High OSA risk is significantly associated with lower health-related quality of life among adults, independent of MASLD status.
p-value: p=<0.001
Abstract Rationale Obstructive sleep apnea (OSA) and metabolic dysfunction-associated steatotic liver disease (MASLD) are prevalent, overlapping conditions with significant impact on patient well-being. Both are associated with cardiometabolic risk and systemic inflammation, yet their individual and combined effects on health-related quality of life (HRQoL) remain uncertain. We aimed to evaluate the association between OSA risk and HRQoL among patients with and without MASLD. Methods This prospective, multi-center, population-based cohort study from three major regions in Saudi Arabia included adults being assessed for OSA risk and the presence of MASLD. We defined MASLD as evidence of moderate to severe hepatic steatosis on transient elastography (controlled attenuation parameter ≥268 dB/m) and at least one cardiometabolic risk factor. We assessed OSA risk using the Berlin Questionnaire, and HRQoL using Short Form-36 (SF-36) Questionnaire. Mean SF-36 scores were compared across OSA risk and MASLD status groups. Results Among 2,983 adults (mean age: 41.9 ± 13.3 years; females: 1,495 50.1%, median body mass index: 28.8 25.2-32.7 kg/m²), 1,111 (37.2%) had MASLD and 729 (24.4%) had high OSA risk. By subgroup, 411 (13.8%) had MASLD with high OSA risk, 700 (23.5%) had MASLD with low OSA risk, 318 (10.7%) were non-MASLD with high OSA risk, and 1,554 (52.1%) were non-MASLD with low OSA. Participants at high OSA risk had significantly lower SF-36 scores than those at low OSA risk, both among participants with MASLD (74.4 ± 16.6 vs. 82.3 ± 13.1; p 0.001) and without MASLD (73.5 ± 17.2 vs. 83.4 ± 13.2; p 0.001). No difference in SF-36 scores was observed between those with and without MASLD within the high OSA risk subgroup (Figure 1).
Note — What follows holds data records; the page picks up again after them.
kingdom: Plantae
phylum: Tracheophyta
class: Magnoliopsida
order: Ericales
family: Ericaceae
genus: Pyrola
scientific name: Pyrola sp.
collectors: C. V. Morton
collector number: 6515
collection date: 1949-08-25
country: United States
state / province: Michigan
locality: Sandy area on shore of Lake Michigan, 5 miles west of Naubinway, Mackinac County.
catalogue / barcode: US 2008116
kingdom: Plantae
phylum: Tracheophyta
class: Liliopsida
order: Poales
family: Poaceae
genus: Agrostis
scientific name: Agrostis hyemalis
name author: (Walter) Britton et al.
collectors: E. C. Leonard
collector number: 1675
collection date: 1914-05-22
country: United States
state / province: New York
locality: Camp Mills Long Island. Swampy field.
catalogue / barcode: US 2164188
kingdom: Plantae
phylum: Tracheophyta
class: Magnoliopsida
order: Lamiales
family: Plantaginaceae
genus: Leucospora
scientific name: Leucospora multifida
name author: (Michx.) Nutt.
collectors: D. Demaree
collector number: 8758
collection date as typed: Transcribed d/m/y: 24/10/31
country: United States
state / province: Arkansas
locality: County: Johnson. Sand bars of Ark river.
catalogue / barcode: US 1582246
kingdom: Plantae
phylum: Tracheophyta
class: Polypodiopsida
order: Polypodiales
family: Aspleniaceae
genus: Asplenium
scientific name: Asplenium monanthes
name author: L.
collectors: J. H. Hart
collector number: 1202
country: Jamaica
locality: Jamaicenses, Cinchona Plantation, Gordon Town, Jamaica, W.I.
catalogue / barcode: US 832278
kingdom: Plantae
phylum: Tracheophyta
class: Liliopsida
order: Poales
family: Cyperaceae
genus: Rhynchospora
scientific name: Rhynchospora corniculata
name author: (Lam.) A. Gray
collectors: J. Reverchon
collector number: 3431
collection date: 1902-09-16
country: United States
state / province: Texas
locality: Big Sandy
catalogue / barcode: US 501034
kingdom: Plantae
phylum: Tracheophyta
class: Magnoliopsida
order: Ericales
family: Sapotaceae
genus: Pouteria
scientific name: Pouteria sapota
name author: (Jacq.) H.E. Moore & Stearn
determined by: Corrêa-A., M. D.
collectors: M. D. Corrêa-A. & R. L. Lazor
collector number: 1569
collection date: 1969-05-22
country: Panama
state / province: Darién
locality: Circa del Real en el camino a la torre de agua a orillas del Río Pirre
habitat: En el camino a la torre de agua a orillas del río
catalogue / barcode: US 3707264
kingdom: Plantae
Conclusion High OSA risk, independent of MASLD status, was the primary driver of lower HRQoL among adults evaluated for OSA risk and MASLD. These findings underscore the need to address OSA as a potentially modifiable contributor to HRQoL impairment. Integrating OSA screening into metabolic care pathways may help identify individuals at risk for poorer overall health outcomes. Future studies should evaluate whether OSA treatment can improve HRQoL in individuals at risk for both conditions. This abstract is funded by: None
Alqahtani et al. (Fri,) conducted a cohort in Obstructive sleep apnea risk and metabolic dysfunction-associated steatotic liver disease (n=2,983). High OSA risk vs. Low OSA risk was evaluated on Mean SF-36 scores (p=<0.001). High OSA risk was associated with significantly lower SF-36 scores compared to low OSA risk, both among participants with MASLD (74.4 vs. 82.3; p<0.001) and without MASLD (73.5 vs. 83.4; p<0.001).